Be It Resolved
Here is an article from a Seattle area newspaper with some professional advice on how to make and keep your new year’s resolutions. Some thoughts from my experience with resolutions are set out below.
Somewhere during the years of running a solo law office, I started making new year’s resolutions as a sort of one year business plan. Since the office and personal life of a lawyer can be quite integrated, I decided to flip the office resolution page over and make personal resolutions on the other side. I put them in one sheet protector, back to back, so they could make it through the year without getting dog-eared or discarded. In retirement, my sheet protector has writing only on one side, but if you still work for a living, consider having a set on each side.
Ten is a good number to use, carrying weight like the Ten Commandments, but also levity like Letterman’s Top Ten. With ten, you have ten chances to do better. Instead of saying the glass is half empty, you can say it is 5/10 full. Continuing with the liquid metaphor, water down your goals. Lowering your aspirations means you have a higher chance of success. As the psychologist points out in the newspaper article, resolutions are part of the process of change. The first success is actually making the list of resolutions. As you get more experienced, you can include a few harder ones in the list of ten. I don’t place my ten in any particular order or rank.
I like weasel words in resolutions, such as “consider”, “start”, “continue”, “work with” and “expand”. I don’t quantify the goals in absolute terms like “50 pounds” or “five hours a week”. I prefer relative terms like “some” and “more”.
I keep the sheet protector somewhere on my desk top area, so I can dig it out when I think of it, or as more often happens, I can quickly glance at it when I accidentally run across it. Remember “Rome wasn’t built in a day”. You have all year to work on making progress, so don’t burn yourself out before Valentine’s Day.

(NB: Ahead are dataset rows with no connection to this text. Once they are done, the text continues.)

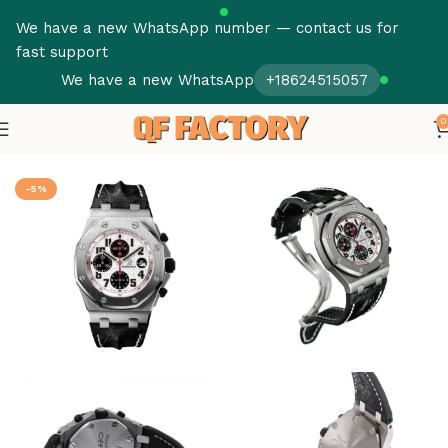
We have a new WhatsApp number — contact us for
fast support
We have a new WhatsApp
+18624515057
0
Home
Audemars Piguet
Royal Oak Offshore
-5%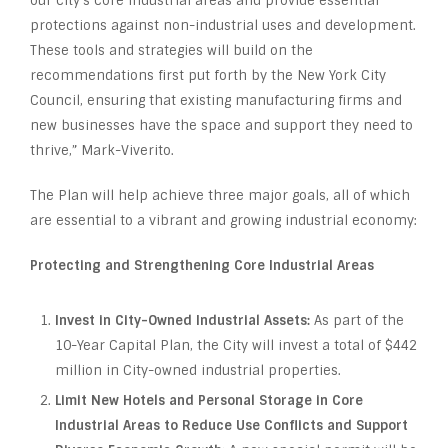
our city’s core industrial areas and provide essential
protections against non-industrial uses and development.
These tools and strategies will build on the
recommendations first put forth by the New York City
Council, ensuring that existing manufacturing firms and
new businesses have the space and support they need to
thrive,” Mark-Viverito.
The Plan will help achieve three major goals, all of which
are essential to a vibrant and growing industrial economy:
Protecting and Strengthening Core Industrial Areas
Invest in City-Owned Industrial Assets:
As part of the
10-Year Capital Plan, the City will invest a total of $442
million in City-owned industrial properties.
Limit New Hotels and Personal Storage in Core
Industrial Areas to Reduce Use Conflicts and Support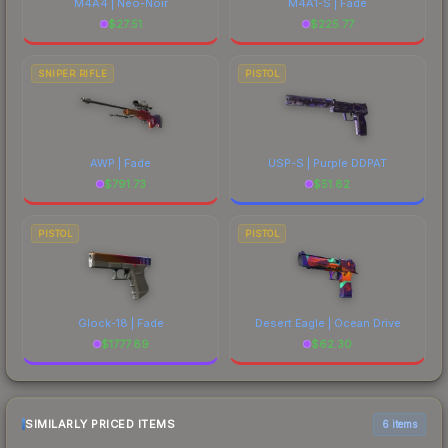
M4A4 | Neo-Noir
M4A1-S | Fade
$
27.51
$
225.77
SNIPER RIFLE
PISTOL
AWP | Fade
USP-S | Purple DDPAT
$
791.73
$
51.82
PISTOL
PISTOL
Glock-18 | Fade
Desert Eagle | Ocean Drive
$
1777.89
$
62.30
SIMILARLY PRICED ITEMS
6 items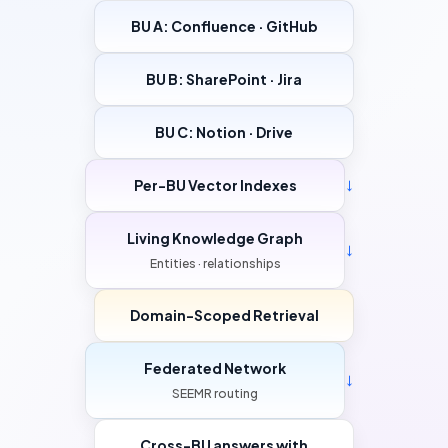
BU A: Confluence · GitHub
BU B: SharePoint · Jira
BU C: Notion · Drive
Per-BU Vector Indexes
→
Living Knowledge Graph
→
Entities · relationships
Domain-Scoped Retrieval
Federated Network
→
SEEMR routing
Cross-BU answers with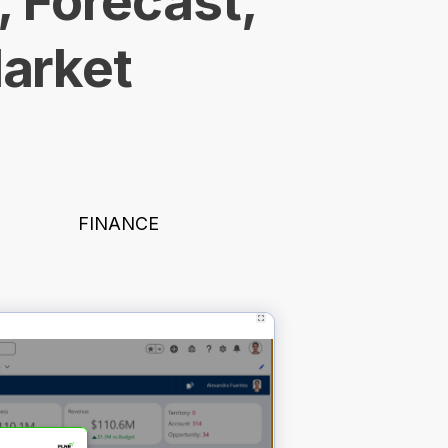
, Forecast,
Market
FINANCE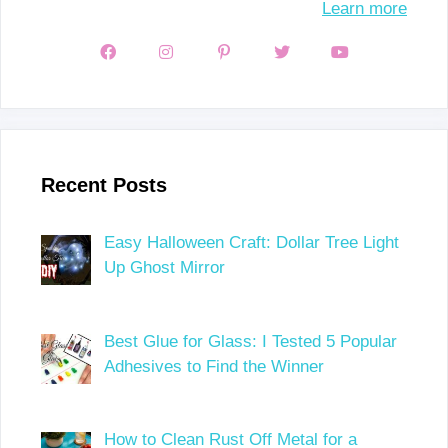
Learn more
Recent Posts
Easy Halloween Craft: Dollar Tree Light
Up Ghost Mirror
Best Glue for Glass: I Tested 5 Popular
Adhesives to Find the Winner
How to Clean Rust Off Metal for a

Give yourself a progress report. As you come across your list every so often, read through it quickly and make mental note of how you are doing. In the middle of the year, pull the list out of the protector and pencil in a letter grade next to each resolution. This will give you guidance for the second half of the year. Then score the list again at the end of the year, and use your report card for making the next year list. A resolution will often be included for several years and then maybe dropped, either as you earn an A and no longer need to work on it, or because after years of a low grade without progress you realize it will probably never change. Weasel words can be used to water down a perennial failure, but if liberal watering does not bring growth, you may need to recognize it is dead.
Here are my 2005 grades: B, B, C, D, C+, B-, C-, B, E, B. But what were my resolutions you ask? Here is my final tip: Keep your list to yourself, so you can credit yourself for every encouragement - and have no one else to blame for any discouragement.
1 Comments:
I gave up on New Year's resolutions many year ago, except for one. I am a program manager both as a career and by inclination. I hate reporting that I am behind schedule or not making goals. So I have substituted resolutions with plans: vacation plans, hiking plans, reading plans. These are things I like to do, so I look forward to them, not dreading failure about them.
I said I gave up on New Year's resolutions except for one. The one is that I cherish my wife, Jan. I have had this resolution since I married her in 1983. How am I doing? I can't measure it because I'm too close to it, and she never says, so I'm probably not very successful. But it will really happen in 2006.